Dans ce texte, l'auteure ne cherche pas seulement dénoncer les conditions de vie dans les prisons tunisiennes. Sa grande priorité, comme elle dit, est de rendre ces institutions humanisées.
Par Dr Lilia Bouguira
Des regards hagards, perdus, fauves, fous ou curieux.
Un mince couloir.
De maigres couvertures appelées «zwer» sont jetées à même le sol comme un camp de nuit, levées en hâte à chaque matin aux premières heures de l'aube avant l'appel général.

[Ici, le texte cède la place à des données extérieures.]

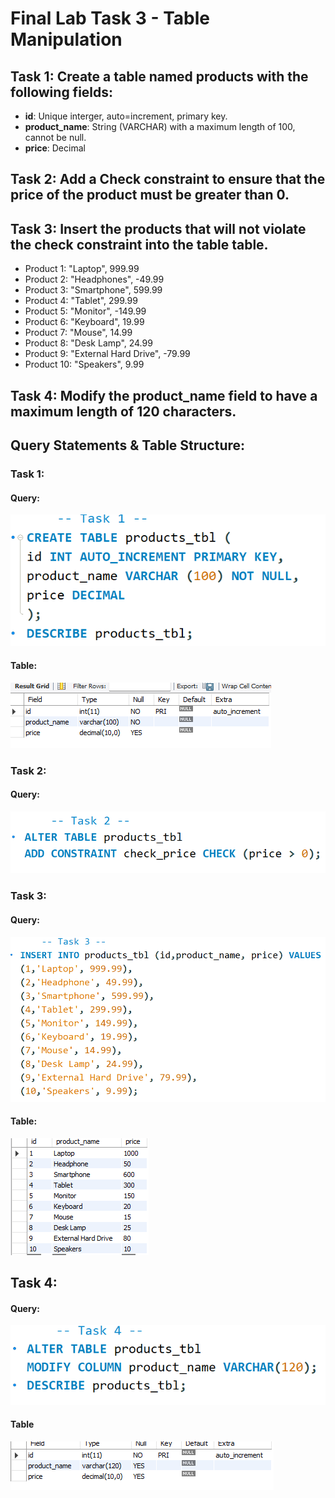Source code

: # Final Lab Task 3 - Table Manipulation

## Task 1: Create a table named products with the following fields:
- **id**: Unique interger, auto=increment, primary key.
- **product_name**: String (VARCHAR) with a maximum length of 100, cannot be null.
- **price**: Decimal
## Task 2: Add a Check constraint to ensure that the price of the product must be greater than 0.
## Task 3: Insert the products that will not violate the check constraint into the table table.
- Product 1: "Laptop", 999.99
- Product 2: "Headphones", -49.99
- Product 3: "Smartphone", 599.99
- Product 4: "Tablet", 299.99
- Product 5: "Monitor", -149.99
- Product 6: "Keyboard", 19.99
- Product 7: "Mouse", 14.99
- Product 8: "Desk Lamp", 24.99
- Product 9: "External Hard Drive", -79.99
- Product 10: "Speakers", 9.99
## Task 4: Modify the **product_name** field to have a maximum length of 120 characters.
## Query Statements & Table Structure:
### Task 1:
#### Query:
![screenshot](Images/Product.png)
#### Table:
![screenshot](Images/Product_tbl.png)
### Task 2:
#### Query:
![screenshot](Images/Task%202.png)
### Task 3:
#### Query:
![screenshot](Images/Task%203.png)
#### Table:
![screenshot](Images/Task%203_tbl.png)
## Task 4:
#### Query:
![screenshot](Images/Task%204.png)
#### Table
![screenshot](Images/Task%204_tbl.png)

Des hommes, depuis peu statués, se rangent les uns derrière les autres, comme dans une autoroute avec un énorme bouchon fait d'hommes en détention. D'où ce statut qui les raconte.
D'autres moins chanceux s'amoncellent chaque nuit en amas appelés «kodss». Du noir de leurs couvertures ou du noir de leurs pensées en détresse, ils doivent tout taire parce que même en cage, il n'y a pas de place pour eux!
D'autres, plus heureux, se réservent une place dans ce monde sans soleil en optant pour une position plus intime sous les lits superposés qu'on appelle camion dans l'argot des prisonniers. On raconte qu'un «bien hérité» a disparu pendant des semaines en ermite sous son camion sauf pour l'appel général et le comptage deux fois par jour pour les hommes en cage. Méditation, réclusion forcée ou encore une histoire de vie impossible à raconter!
Les anciens ont eu le temps de mieux s'organiser et chacun se garde de tenir férocement sa place sur un lit métallique superposé double ou triple qu'ils habillent de tenture. Le «chambri» est glacial. Les murs et le parterre sont faits en ciment délavé encore plus mordant que le marbre. Il incise dans les os, les poumons et rend les articulations vieilles et usées.
Une armure dans ce monde d'homme sans armure à part la force et le pouvoir de l'argent car même en prison tout s'achète!
Toujours ces fameuses «zwer» pour se garder des yeux curieux des regards intrus lorsque l'attention baisse et qu'œuvre le sommeil sur des corps endoloris par des secrets honteux.
Viols et vices sont des mannes féroces pour meurtrir les plus rebelles, les plus jeunes, les plus vulnérables. Couples exigés ou en sandwich sur des plates où on se serre jusqu'à trois, quatre et plus!
Ma finalité n'est pas de dénoncer mais rendre ces institutions humanisées reste ma grande priorité!